Will Sally Yates drop a Flynn bombshell?
By AUSTIN WRIGHT
President Donald Trump on Monday launched a preemptive Twitter strike on Sally Yates, whose afternoon testimony on her role in the ousting of former National Security Adviser Michael Flynn is likely to cast a harsh light on the White House’s handling of his firing.
Trump urged lawmakers to ask Yates whether she was responsible for classified information about Flynn's conversations with Russia's ambassador being leaked to the news media. "Ask Sally Yates, under oath, if she knows how classified information got into the newspapers soon after she explained it to W.H. Council," Trump wrote.
He also noted that Flynn's security clearance was last renewed in 2016, under the Obama administration.
"General Flynn was given the highest security clearance by the Obama Administration - but the Fake News seldom likes talking about that," the president wrote Monday morning.
Yates is testifying before the Senate Judiciary Subcommittee on Crime and Terrorism. Her appearance will also revive another controversial episode — her own firing as acting attorney general in January, which came after she refused to defend Trump’s first travel ban targeting citizens from several Muslim-majority countries. That executive order was soon blocked by the courts.

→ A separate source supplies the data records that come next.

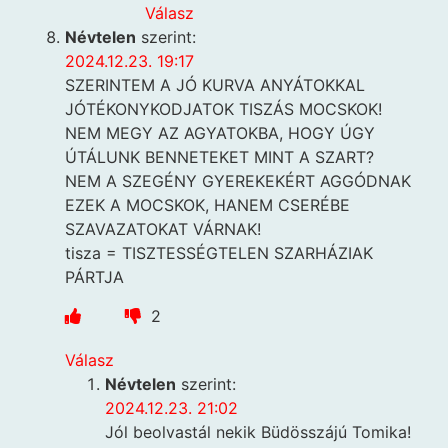
Válasz
Névtelen
szerint:
2024.12.23. 19:17
SZERINTEM A JÓ KURVA ANYÁTOKKAL
JÓTÉKONYKODJATOK TISZÁS MOCSKOK!
NEM MEGY AZ AGYATOKBA, HOGY ÚGY
ÚTÁLUNK BENNETEKET MINT A SZART?
NEM A SZEGÉNY GYEREKEKÉRT AGGÓDNAK
EZEK A MOCSKOK, HANEM CSERÉBE
SZAVAZATOKAT VÁRNAK!
tisza = TISZTESSÉGTELEN SZARHÁZIAK
PÁRTJA
2
Válasz
Névtelen
szerint:
2024.12.23. 21:02
Jól beolvastál nekik Büdösszájú Tomika!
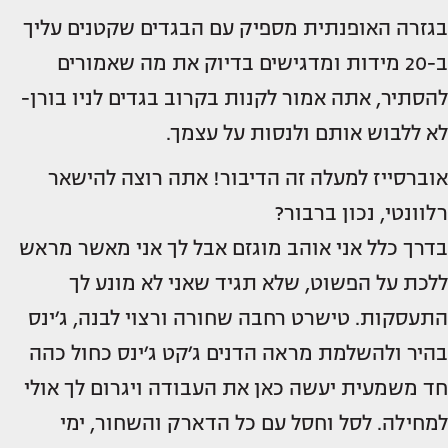
בגזרה האופנתית מספיק עם הבגדים שקטנים עליך
ב-20 מידות ומדגישים בדיוק את מה שאמורים
להסתיר, אתה אמור לקנות בקרוב בגדים לניו בורן-
לא ללבוש אותם ולנסות על עצמך.
אוברסייז למעלה זה הדיבור! אתה רוצה להישאר
רלוונטי, נכון ברבור?
בדרך כלל אני אוהב מוגזם אבל לך אני מאשר מראש
ללכת על הפשוט, שלא תגיד שאני לא מונע לך
התעסקות. טישרט רחבה שחורה ורצוי לבנה, ג׳ינס
בהיר ולהשלמת מראה הדנים ג׳קט ג׳ינס כחול כהה
חד משמעית יעשה כאן את העבודה ויגרום לך אולי
למחילה. לסל וחסל עם כל הדארק והשחור, ימי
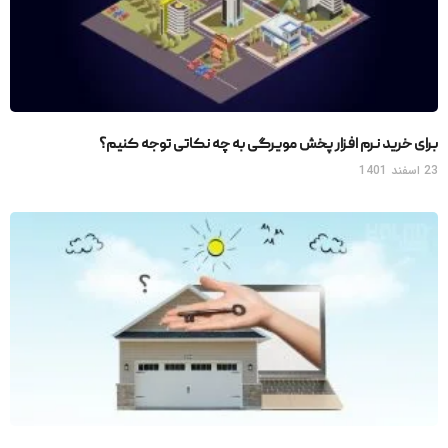
برای خرید نرم افزار پخش مویرگی به چه نکاتی توجه کنیم؟
23 اسفند 1401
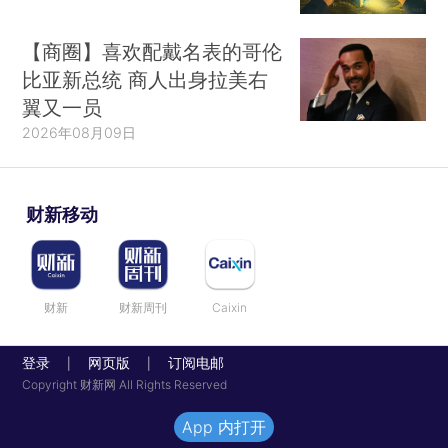
【商圈】喜欢配戴名表的哥伦
比亚新总统 商人出身拉美右
翼又一员
2026年08月09日
财新移动
财新
财新周刊
Caixin
登录
网页版
订阅电邮
|
|
Copyright 财新网 All Rights Reserved
App 内打开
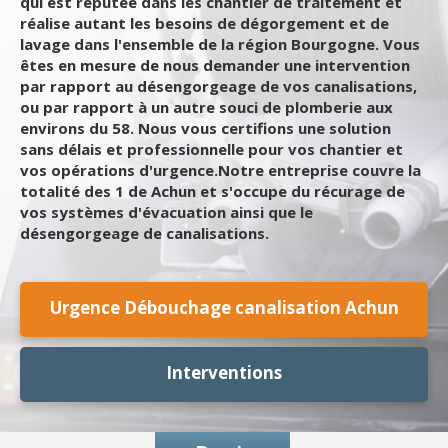
qui est réputée dans les chantier de traitement et
réalise autant les besoins de dégorgement et de
lavage dans l'ensemble de la région Bourgogne. Vous
êtes en mesure de nous demander une intervention
par rapport au désengorgeage de vos canalisations,
ou par rapport à un autre souci de plomberie aux
environs du 58. Nous vous certifions une solution
sans délais et professionnelle pour vos chantier et
vos opérations d'urgence.Notre entreprise couvre la
totalité des 1 de Achun et s'occupe du récurage de
vos systèmes d'évacuation ainsi que le
désengorgeage de canalisations.
Urgence Débouchage canalisation Achun
Interventions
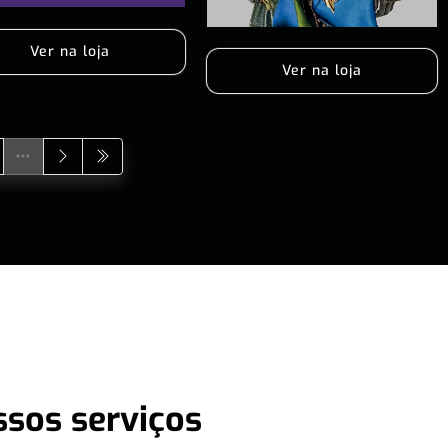
Ver na loja
Ver na loja
ssos serviços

Yates was first scheduled to appear in March before the House Intelligence Committee, but the session was canceled as relations broke down between Intelligence Chairman Devin Nunes (R-Calif.) and his committee’s Democrats, who accused him of using his post to provide political cover for the White House. The Justice Department also raised concerns about Yates’ scheduled appearance before the House panel, citing executive privilege.

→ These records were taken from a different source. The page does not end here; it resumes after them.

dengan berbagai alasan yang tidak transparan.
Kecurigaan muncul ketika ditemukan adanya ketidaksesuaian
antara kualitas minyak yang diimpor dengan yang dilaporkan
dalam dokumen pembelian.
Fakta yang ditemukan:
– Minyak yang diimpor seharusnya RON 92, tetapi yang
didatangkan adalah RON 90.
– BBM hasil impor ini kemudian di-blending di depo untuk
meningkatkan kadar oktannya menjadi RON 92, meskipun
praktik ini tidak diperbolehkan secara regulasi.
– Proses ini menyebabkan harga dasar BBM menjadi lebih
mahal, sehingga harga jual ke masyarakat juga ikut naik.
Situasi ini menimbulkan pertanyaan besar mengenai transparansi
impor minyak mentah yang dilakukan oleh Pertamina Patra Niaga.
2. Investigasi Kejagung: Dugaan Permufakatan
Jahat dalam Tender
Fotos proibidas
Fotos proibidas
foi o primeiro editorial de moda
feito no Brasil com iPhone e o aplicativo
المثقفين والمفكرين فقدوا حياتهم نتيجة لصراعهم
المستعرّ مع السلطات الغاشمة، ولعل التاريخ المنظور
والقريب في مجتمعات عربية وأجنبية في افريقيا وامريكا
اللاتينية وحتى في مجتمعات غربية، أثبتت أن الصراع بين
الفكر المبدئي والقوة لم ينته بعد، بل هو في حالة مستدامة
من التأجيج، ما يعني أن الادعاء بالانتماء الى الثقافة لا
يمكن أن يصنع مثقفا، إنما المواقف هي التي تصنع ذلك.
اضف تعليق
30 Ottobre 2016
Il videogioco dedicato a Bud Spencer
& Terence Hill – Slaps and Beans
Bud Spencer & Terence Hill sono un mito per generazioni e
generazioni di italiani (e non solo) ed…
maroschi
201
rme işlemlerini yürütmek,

Into the void stepped Sen. Lindsey Graham (R-S.C.), whose subcommittee on crime and terrorism has jurisdiction over the FBI and parts of the Justice Department. Graham is a staunch Russia hawk who has been one of the president’s fiercest Republican critics and has vowed to get to the bottom of Russia’s meddling in the presidential election and any Trump campaign ties to Moscow.
Graham said last week the White House raised no objections to Monday’s hearing with Yates. Former Director of National Intelligence James Clapper is also set to appear before the subcommittee, which will begin its hearing at 2:30 p.m.
Since the canceled March hearing, Democratic lawmakers have hinted that Yates’ testimony could be damaging for Trump; Flynn was shown the door only after it became public that he had misled his colleagues when he told them he did not discuss sanctions in pre-inauguration calls with Russia’s ambassador.
Yates warned White House counsel Donald McGahn on Jan. 26 that there were discrepancies in Flynn’s story and that he could be vulnerable to being blackmailed by Russia. Flynn was not fired until Feb. 13.
In a statement after the House hearing was canceled, the panel’s top Democrat, Rep. Adam Schiff of California, said the session would have provided an opportunity for Yates “to testify about the events leading up to former National Security Advisor Flynn's firing, including his attempts to cover up his secret conversations with the Russian Ambassador.”
“We are aware that former AG Yates intended to speak on these matters, and sought permission to testify from the White House,” Schiff said at the time. “Whether the White House's desire to avoid a public claim of executive privilege to keep her from providing the full truth on what happened contributed to the decision to cancel today's hearing, we do not know.”
The House panel is now seeking to reschedule its Yates hearing.